Krebstumore am Gebärmutterhals oder an den Eierstöcken sind hingegen unbedingt behandlungsbedürftig. Leider werden sie manchmal erst erkannt, wenn sie eben diese Beschwerden verursachen. Eine in diesem Zusammenhang häufig auftretende Erkrankung ist die Endometriose. Hierbei befindet sich die Gebärmutterschleimhaut im Bauchraum und verursacht die zyklischen Beschwerden. Und dann haben wir noch Scheideninfektionen mit chronischen Eileiterentzündungen. Also, wenn die Schmerzen plötzlich auftreten, ab in die Arztpraxis!

Was hilft gegen die Beschwerden?

•    Schmerzmittel. Krampflösende am besten. Diese nehmen Sie ja nicht dauerhaft, sondern nur an vielleicht ein oder zwei Tagen im Monat. Lassen Sie sich in der Praxis oder in der Apotheke beraten, welches Präparat sinnvoll ist.
•    Eine dauerhafte Lösung bieten Hormonpräparate wie die Pille.
•    Manche Frauen klagen über Probleme in Verbindung mit der Spirale. In dem Fall wäre es eine Überlegung, auf ein besser verträgliches Produkt zu wechseln. Mittlerweile gibt es Minispiralen oder die Kupferkette.

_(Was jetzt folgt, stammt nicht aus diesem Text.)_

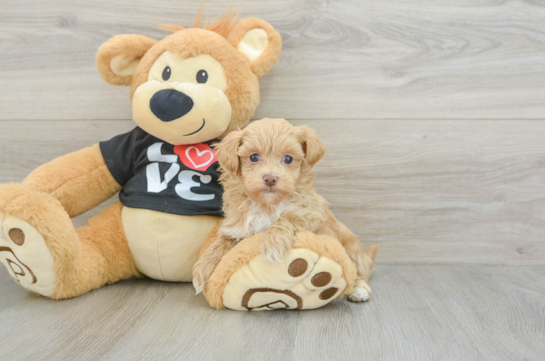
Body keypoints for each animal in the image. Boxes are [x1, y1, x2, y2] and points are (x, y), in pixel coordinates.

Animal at [192, 118, 378, 300]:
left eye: (288, 159)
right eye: (254, 157)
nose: (270, 178)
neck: (267, 204)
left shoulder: (311, 213)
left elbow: (287, 217)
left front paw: (273, 244)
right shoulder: (238, 227)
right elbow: (219, 244)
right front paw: (201, 269)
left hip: (351, 246)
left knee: (359, 270)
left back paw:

Aber es geht auch ohne Medizin:

•    Eine Wärmflasche entspannt und vermittelt gleichzeitig ein wohliges warmes Gefühl.
•    Vielleicht hilft Ihnen eher etwas Ruhiges wie Yoga oder ein ausgedehnter Spaziergang. Bewegung wird Ihnen gut tun und gleichzeitig Ihr Gemüt aufheitern.
•    Akupunktur und Akupressur werden ebenfalls empfohlen. Letzteres können Sie selber machen, indem Sie eine Hand unterhalb des Bauchnabels legt und Druck ausübt. Das lockert die Muskeln.

Und so richtig gut hilft ein Orgasmus! Der entspannt sowohl die Beckenbodenmuskulatur als auch Ihre Psyche, ob allein oder zu zweit. Und Sie können es ja auch langsam angehen lassen. Lust ist also ein probates Gegenmittel bei Regelschmerzen.